I shudder at the thought of Malin seeing us now in our shattered, broken state. The eldest subservient to the youngest. It’s quite fitting of the irony of our situation. Every time I think of the King of Oren with elven subjects, I cannot help but let a bitter chuckle escape my tired lips. Then, invariably, I sigh, as if I have become the sigh, the long, painful sigh of history. It all weighs down on my terribly, as I have much to atone for, as do you.

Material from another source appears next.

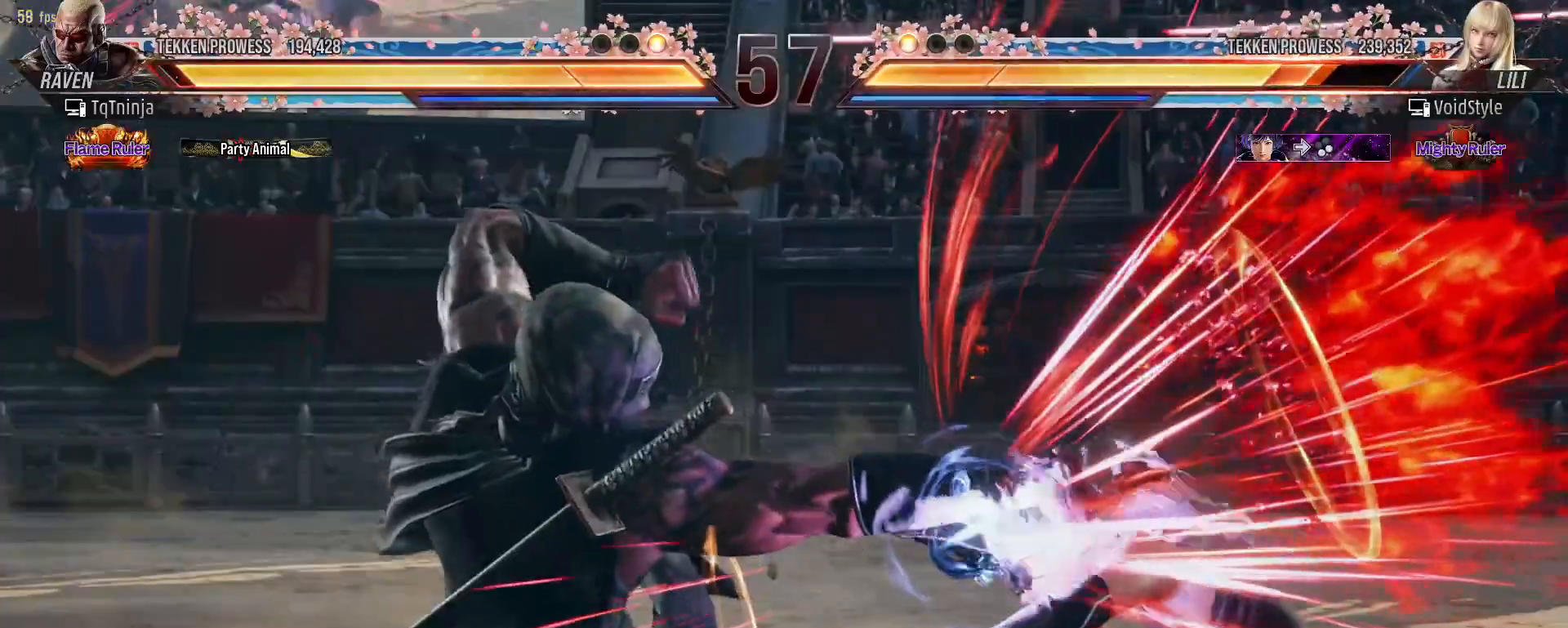
{"buttons": [], "left_stick": "center", "events": [[417, "left_stick", "right"], [483, "left_stick", "center"]]}
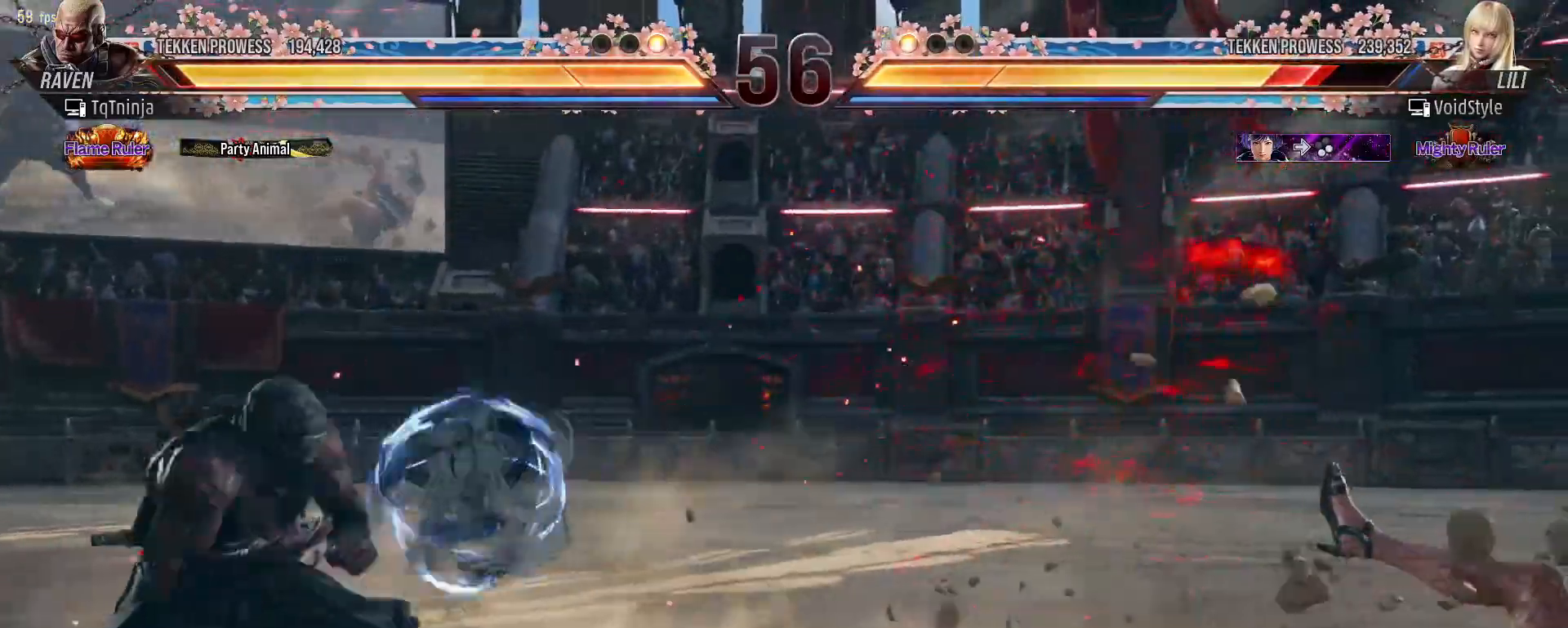
{"buttons": [], "left_stick": "center", "events": [[67, "left_stick", "right"], [483, "left_stick", "center"]]}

Some of you may wonder how things decayed this far, ignorant of the choices made by those past and present, and how they contributed to our race’s fall. I, unfortunately, am not as blissfully ignorant as you. It began long ago, when exactly could be debated. I’m quite partial to the Incineration of Laurelin marking the start of our most painful era, but it could possibly have been earlier, with the election of High Princess Indelwehn or the attack on Kal’Bryst. Regardless, the elves suffered a mortal wound when the ancient trees of Laurelin crackled under the drakes’ fire, and we have been bleeding ever since. I was a Prince of Malinor then, as I am now, though the title certainly bears a different, more sullen weight than it did during the Golden Age of Aegis.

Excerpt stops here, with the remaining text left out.